⟨
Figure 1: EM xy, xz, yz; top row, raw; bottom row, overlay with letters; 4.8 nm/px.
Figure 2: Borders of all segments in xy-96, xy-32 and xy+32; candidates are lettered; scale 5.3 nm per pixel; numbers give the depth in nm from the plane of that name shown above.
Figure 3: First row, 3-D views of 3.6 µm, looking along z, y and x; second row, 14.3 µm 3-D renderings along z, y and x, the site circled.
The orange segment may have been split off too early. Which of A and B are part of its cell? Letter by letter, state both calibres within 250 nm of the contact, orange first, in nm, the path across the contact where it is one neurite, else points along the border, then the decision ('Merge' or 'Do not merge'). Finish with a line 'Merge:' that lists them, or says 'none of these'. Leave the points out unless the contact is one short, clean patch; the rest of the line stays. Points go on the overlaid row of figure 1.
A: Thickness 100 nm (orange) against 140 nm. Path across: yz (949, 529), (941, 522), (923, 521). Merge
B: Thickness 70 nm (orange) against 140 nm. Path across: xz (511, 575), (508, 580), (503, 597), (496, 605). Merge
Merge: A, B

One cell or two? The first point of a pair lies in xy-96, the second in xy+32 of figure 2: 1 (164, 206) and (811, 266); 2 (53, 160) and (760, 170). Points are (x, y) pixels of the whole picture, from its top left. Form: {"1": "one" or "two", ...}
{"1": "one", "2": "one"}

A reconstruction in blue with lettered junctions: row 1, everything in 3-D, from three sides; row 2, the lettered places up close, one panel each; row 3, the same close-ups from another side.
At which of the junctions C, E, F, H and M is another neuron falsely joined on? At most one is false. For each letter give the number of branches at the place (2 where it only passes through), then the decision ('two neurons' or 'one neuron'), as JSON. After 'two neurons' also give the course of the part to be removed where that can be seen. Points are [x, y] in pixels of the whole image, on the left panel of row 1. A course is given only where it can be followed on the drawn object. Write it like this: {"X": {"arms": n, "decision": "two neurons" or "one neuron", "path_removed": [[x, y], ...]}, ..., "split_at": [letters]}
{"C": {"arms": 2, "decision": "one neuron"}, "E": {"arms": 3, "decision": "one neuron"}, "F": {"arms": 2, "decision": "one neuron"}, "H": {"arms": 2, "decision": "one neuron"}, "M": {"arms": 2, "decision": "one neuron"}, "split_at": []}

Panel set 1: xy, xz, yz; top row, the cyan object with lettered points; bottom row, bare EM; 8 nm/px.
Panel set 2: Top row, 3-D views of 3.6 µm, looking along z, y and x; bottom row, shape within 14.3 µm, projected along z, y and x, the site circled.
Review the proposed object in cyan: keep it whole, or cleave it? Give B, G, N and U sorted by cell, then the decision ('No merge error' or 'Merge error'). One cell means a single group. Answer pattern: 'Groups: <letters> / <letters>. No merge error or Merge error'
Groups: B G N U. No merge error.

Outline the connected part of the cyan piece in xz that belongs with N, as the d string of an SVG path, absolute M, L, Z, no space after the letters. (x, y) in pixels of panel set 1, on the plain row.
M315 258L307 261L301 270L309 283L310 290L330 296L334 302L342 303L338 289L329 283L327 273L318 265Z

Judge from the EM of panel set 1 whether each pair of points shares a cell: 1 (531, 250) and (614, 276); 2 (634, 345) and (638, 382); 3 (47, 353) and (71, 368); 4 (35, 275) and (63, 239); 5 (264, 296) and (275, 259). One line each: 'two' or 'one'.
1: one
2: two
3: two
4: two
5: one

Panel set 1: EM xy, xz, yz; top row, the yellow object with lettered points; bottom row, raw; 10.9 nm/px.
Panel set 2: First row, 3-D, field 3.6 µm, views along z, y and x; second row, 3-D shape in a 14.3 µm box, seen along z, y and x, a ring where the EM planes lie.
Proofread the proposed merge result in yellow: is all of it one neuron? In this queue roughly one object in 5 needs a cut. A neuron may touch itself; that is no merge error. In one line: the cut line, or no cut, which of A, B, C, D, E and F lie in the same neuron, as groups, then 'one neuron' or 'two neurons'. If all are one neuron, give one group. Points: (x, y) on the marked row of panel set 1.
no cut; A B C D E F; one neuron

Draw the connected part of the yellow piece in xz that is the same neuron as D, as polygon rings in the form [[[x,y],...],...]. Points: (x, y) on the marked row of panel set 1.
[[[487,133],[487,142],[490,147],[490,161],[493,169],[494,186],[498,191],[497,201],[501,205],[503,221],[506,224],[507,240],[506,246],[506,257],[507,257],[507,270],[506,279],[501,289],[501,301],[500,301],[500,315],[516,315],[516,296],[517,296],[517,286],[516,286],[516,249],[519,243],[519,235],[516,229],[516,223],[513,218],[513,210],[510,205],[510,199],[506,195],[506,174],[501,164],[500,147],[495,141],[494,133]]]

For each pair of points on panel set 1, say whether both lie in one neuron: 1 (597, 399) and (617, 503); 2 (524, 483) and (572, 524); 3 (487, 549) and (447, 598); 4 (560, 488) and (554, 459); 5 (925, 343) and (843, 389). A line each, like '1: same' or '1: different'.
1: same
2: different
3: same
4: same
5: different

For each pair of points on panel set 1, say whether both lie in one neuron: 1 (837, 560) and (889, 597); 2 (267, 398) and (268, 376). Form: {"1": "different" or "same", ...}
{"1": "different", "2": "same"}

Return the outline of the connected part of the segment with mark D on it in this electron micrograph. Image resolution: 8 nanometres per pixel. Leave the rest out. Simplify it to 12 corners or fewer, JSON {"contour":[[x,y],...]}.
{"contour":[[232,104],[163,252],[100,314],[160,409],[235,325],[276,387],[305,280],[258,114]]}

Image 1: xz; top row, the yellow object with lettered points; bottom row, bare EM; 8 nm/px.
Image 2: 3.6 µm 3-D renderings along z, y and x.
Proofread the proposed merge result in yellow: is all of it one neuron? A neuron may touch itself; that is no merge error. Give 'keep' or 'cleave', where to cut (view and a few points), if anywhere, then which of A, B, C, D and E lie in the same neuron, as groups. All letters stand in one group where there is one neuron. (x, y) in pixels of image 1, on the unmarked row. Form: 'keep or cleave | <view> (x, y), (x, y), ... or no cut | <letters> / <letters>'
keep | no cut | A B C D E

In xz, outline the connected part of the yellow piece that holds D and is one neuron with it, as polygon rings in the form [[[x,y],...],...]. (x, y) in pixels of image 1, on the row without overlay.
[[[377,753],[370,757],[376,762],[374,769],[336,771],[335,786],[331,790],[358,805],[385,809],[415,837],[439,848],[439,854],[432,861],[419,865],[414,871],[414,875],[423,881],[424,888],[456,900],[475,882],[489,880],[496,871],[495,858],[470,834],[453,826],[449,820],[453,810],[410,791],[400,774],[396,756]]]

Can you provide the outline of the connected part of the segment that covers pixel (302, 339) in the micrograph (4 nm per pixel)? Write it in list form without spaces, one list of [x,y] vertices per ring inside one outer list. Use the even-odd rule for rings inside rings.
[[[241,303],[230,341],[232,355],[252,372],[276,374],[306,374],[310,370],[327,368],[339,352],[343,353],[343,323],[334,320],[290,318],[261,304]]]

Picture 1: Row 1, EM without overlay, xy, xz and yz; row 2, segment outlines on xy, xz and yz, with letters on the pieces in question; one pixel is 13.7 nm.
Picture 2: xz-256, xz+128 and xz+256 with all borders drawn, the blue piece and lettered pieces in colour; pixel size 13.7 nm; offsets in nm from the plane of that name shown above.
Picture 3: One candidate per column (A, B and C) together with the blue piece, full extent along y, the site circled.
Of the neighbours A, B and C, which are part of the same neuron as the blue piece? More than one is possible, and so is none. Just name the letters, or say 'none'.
⟩
Try it →
Every line of the listing must be written out again exactly.

Result of this exercise →
Figure 1: EM xy, xz, yz; top row, raw; bottom row, overlay with letters; 4.8 nm/px.
Figure 2: Borders of all segments in xy-96, xy-32 and xy+32; candidates are lettered; scale 5.3 nm per pixel; numbers give the depth in nm from the plane of that name shown above.
Figure 3: First row, 3-D views of 3.6 µm, looking along z, y and x; second row, 14.3 µm 3-D renderings along z, y and x, the site circled.
The orange segment may have been split off too early. Which of A and B are part of its cell? Letter by letter, state both calibres within 250 nm of the contact, orange first, in nm, the path across the contact where it is one neurite, else points along the border, then the decision ('Merge' or 'Do not merge'). Finish with a line 'Merge:' that lists them, or says 'none of these'. Leave the points out unless the contact is one short, clean patch; the rest of the line stays. Points go on the overlaid row of figure 1.
A: Thickness 100 nm (orange) against 140 nm. Path across: yz (949, 529), (941, 522), (923, 521). Merge
B: Thickness 70 nm (orange) against 140 nm. Path across: xz (511, 575), (508, 580), (503, 597), (496, 605). Merge
Merge: A, B

One cell or two? The first point of a pair lies in xy-96, the second in xy+32 of figure 2: 1 (164, 206) and (811, 266); 2 (53, 160) and (760, 170). Points are (x, y) pixels of the whole picture, from its top left. Form: {"1": "one" or "two", ...}
{"1": "one", "2": "one"}

A reconstruction in blue with lettered junctions: row 1, everything in 3-D, from three sides; row 2, the lettered places up close, one panel each; row 3, the same close-ups from another side.
At which of the junctions C, E, F, H and M is another neuron falsely joined on? At most one is false. For each letter give the number of branches at the place (2 where it only passes through), then the decision ('two neurons' or 'one neuron'), as JSON. After 'two neurons' also give the course of the part to be removed where that can be seen. Points are [x, y] in pixels of the whole image, on the left panel of row 1. A course is given only where it can be followed on the drawn object. Write it like this: {"X": {"arms": n, "decision": "two neurons" or "one neuron", "path_removed": [[x, y], ...]}, ..., "split_at": [letters]}
{"C": {"arms": 2, "decision": "one neuron"}, "E": {"arms": 3, "decision": "one neuron"}, "F": {"arms": 2, "decision": "one neuron"}, "H": {"arms": 2, "decision": "one neuron"}, "M": {"arms": 2, "decision": "one neuron"}, "split_at": []}

Panel set 1: xy, xz, yz; top row, the cyan object with lettered points; bottom row, bare EM; 8 nm/px.
Panel set 2: Top row, 3-D views of 3.6 µm, looking along z, y and x; bottom row, shape within 14.3 µm, projected along z, y and x, the site circled.
Review the proposed object in cyan: keep it whole, or cleave it? Give B, G, N and U sorted by cell, then the decision ('No merge error' or 'Merge error'). One cell means a single group. Answer pattern: 'Groups: <letters> / <letters>. No merge error or Merge error'
Groups: B G N U. No merge error.

Outline the connected part of the cyan piece in xz that belongs with N, as the d string of an SVG path, absolute M, L, Z, no space after the letters. (x, y) in pixels of panel set 1, on the plain row.
M315 258L307 261L301 270L309 283L310 290L330 296L334 302L342 303L338 289L329 283L327 273L318 265Z

Judge from the EM of panel set 1 whether each pair of points shares a cell: 1 (531, 250) and (614, 276); 2 (634, 345) and (638, 382); 3 (47, 353) and (71, 368); 4 (35, 275) and (63, 239); 5 (264, 296) and (275, 259). One line each: 'two' or 'one'.
1: one
2: two
3: two
4: two
5: one

Panel set 1: EM xy, xz, yz; top row, the yellow object with lettered points; bottom row, raw; 10.9 nm/px.
Panel set 2: First row, 3-D, field 3.6 µm, views along z, y and x; second row, 3-D shape in a 14.3 µm box, seen along z, y and x, a ring where the EM planes lie.
Proofread the proposed merge result in yellow: is all of it one neuron? In this queue roughly one object in 5 needs a cut. A neuron may touch itself; that is no merge error. In one line: the cut line, or no cut, which of A, B, C, D, E and F lie in the same neuron, as groups, then 'one neuron' or 'two neurons'. If all are one neuron, give one group. Points: (x, y) on the marked row of panel set 1.
no cut; A B C D E F; one neuron

Draw the connected part of the yellow piece in xz that is the same neuron as D, as polygon rings in the form [[[x,y],...],...]. Points: (x, y) on the marked row of panel set 1.
[[[487,133],[487,142],[490,147],[490,161],[493,169],[494,186],[498,191],[497,201],[501,205],[503,221],[506,224],[507,240],[506,246],[506,257],[507,257],[507,270],[506,279],[501,289],[501,301],[500,301],[500,315],[516,315],[516,296],[517,296],[517,286],[516,286],[516,249],[519,243],[519,235],[516,229],[516,223],[513,218],[513,210],[510,205],[510,199],[506,195],[506,174],[501,164],[500,147],[495,141],[494,133]]]

For each pair of points on panel set 1, say whether both lie in one neuron: 1 (597, 399) and (617, 503); 2 (524, 483) and (572, 524); 3 (487, 549) and (447, 598); 4 (560, 488) and (554, 459); 5 (925, 343) and (843, 389). A line each, like '1: same' or '1: different'.
1: same
2: different
3: same
4: same
5: different

For each pair of points on panel set 1, say whether both lie in one neuron: 1 (837, 560) and (889, 597); 2 (267, 398) and (268, 376). Form: {"1": "different" or "same", ...}
{"1": "different", "2": "same"}

Return the outline of the connected part of the segment with mark D on it in this electron micrograph. Image resolution: 8 nanometres per pixel. Leave the rest out. Simplify it to 12 corners or fewer, JSON {"contour":[[x,y],...]}.
{"contour":[[232,104],[163,252],[100,314],[160,409],[235,325],[276,387],[305,280],[258,114]]}

Image 1: xz; top row, the yellow object with lettered points; bottom row, bare EM; 8 nm/px.
Image 2: 3.6 µm 3-D renderings along z, y and x.
Proofread the proposed merge result in yellow: is all of it one neuron? A neuron may touch itself; that is no merge error. Give 'keep' or 'cleave', where to cut (view and a few points), if anywhere, then which of A, B, C, D and E lie in the same neuron, as groups. All letters stand in one group where there is one neuron. (x, y) in pixels of image 1, on the unmarked row. Form: 'keep or cleave | <view> (x, y), (x, y), ... or no cut | <letters> / <letters>'
keep | no cut | A B C D E

In xz, outline the connected part of the yellow piece that holds D and is one neuron with it, as polygon rings in the form [[[x,y],...],...]. (x, y) in pixels of image 1, on the row without overlay.
[[[377,753],[370,757],[376,762],[374,769],[336,771],[335,786],[331,790],[358,805],[385,809],[415,837],[439,848],[439,854],[432,861],[419,865],[414,871],[414,875],[423,881],[424,888],[456,900],[475,882],[489,880],[496,871],[495,858],[470,834],[453,826],[449,820],[453,810],[410,791],[400,774],[396,756]]]

Can you provide the outline of the connected part of the segment that covers pixel (302, 339) in the micrograph (4 nm per pixel)? Write it in list form without spaces, one list of [x,y] vertices per ring inside one outer list. Use the even-odd rule for rings inside rings.
[[[241,303],[230,341],[232,355],[252,372],[276,374],[306,374],[310,370],[327,368],[339,352],[343,353],[343,323],[334,320],[290,318],[261,304]]]

Picture 1: Row 1, EM without overlay, xy, xz and yz; row 2, segment outlines on xy, xz and yz, with letters on the pieces in question; one pixel is 13.7 nm.
Picture 2: xz-256, xz+128 and xz+256 with all borders drawn, the blue piece and lettered pieces in colour; pixel size 13.7 nm; offsets in nm from the plane of that name shown above.
Picture 3: One candidate per column (A, B and C) together with the blue piece, full extent along y, the site circled.
Of the neighbours A, B and C, which are part of the same neuron as the blue piece? More than one is possible, and so is none. Just name the letters, or say 'none'.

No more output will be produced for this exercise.